61 A.2d 834 | Pa. | 1948
This was an action in trespass against the City of Philadelphia to recover for serious and permanent injuries sustained as the result of a fall allegedly caused by the formation of ice on the public sidewalk near the southeast corner of the intersection of 18th and Vine Streets. The case was twice tried. At the first trial the jury disagreed and was discharged. On the second trial the jury returned a verdict against the City in the amount of $20,000 following a charge by the trial judge to which no exception is taken. Motions filed by the City for judgment non obstante veredicto and for a new trial were overruled by the court below and judgment was entered on the verdict. The City appeals, assigning for error the refusal of its motion for a new trial.

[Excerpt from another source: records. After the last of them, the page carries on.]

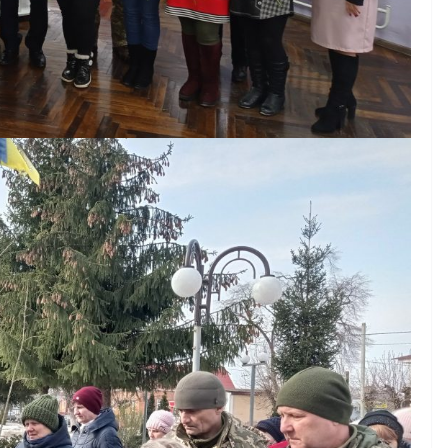
Як отримати
компенсацію за
товари, придбані для
ветеранського бізнесу
07.08.2026
gormr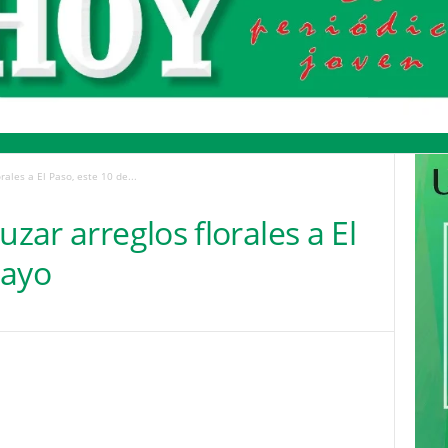
rales a El Paso, este 10 de...
uzar arreglos florales a El
mayo
Pinterest
WhatsApp
Email
Print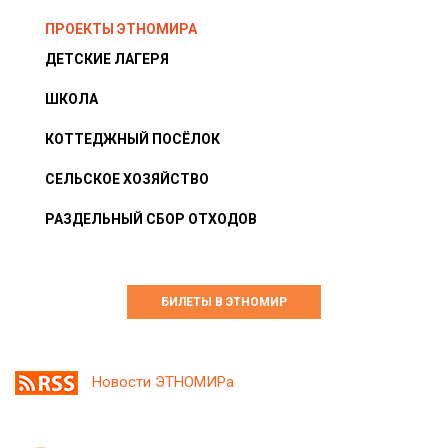
ПРОЕКТЫ ЭТНОМИРА
ДЕТСКИЕ ЛАГЕРЯ
ШКОЛА
КОТТЕДЖНЫЙ ПОСЁЛОК
СЕЛЬСКОЕ ХОЗЯЙСТВО
РАЗДЕЛЬНЫЙ СБОР ОТХОДОВ
БИЛЕТЫ В ЭТНОМИР
Новости ЭТНОМИРа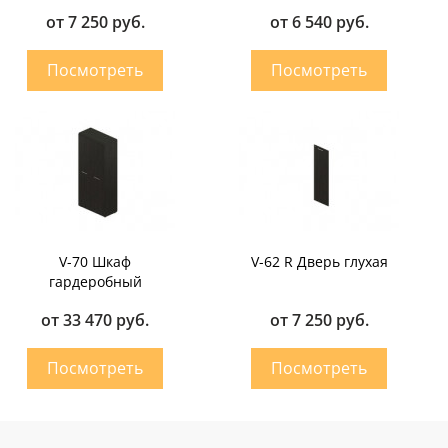
от 7 250 руб.
от 6 540 руб.
V-70 Шкаф
V-62 R Дверь глухая
гардеробный
от 33 470 руб.
от 7 250 руб.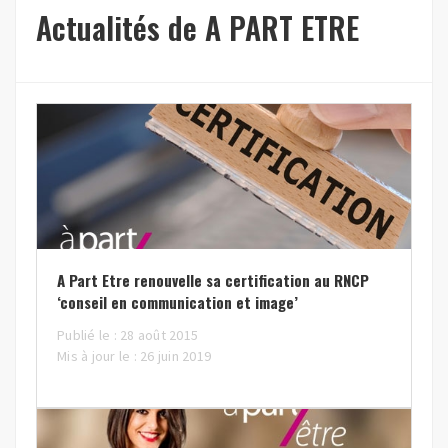
Actualités de A PART ETRE
A Part Etre renouvelle sa certification au RNCP
‘conseil en communication et image’
Publié le : 28 août 2015
Mis à jour le : 26 juin 2019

At the first trial appellee's testimony indicated that he remained at the place where he fell until picked up by a police ambulance, and the police testified that *386 they picked him up at a point about fourteen feet distant from the ice. On the second trial appellee testified that he "squirmed around" after his fall, moving "approximately a couple feet." Another witness, residing at the time near the northeast corner of the intersection and who was not present at the first trial, testified that she had observed appellee on the pavement and that "he was pulling himself, dragging himself around" in the direction of the place where he was picked up according to the records of the police.
Appellant states the question involved as follows: "Where a plaintiff at a second trial, held because the first jury disagreed, changes his testimony on material matters affecting liability to match the story of a surprise witness who had not been present at the first trial, is defendant entitled to a new trial?"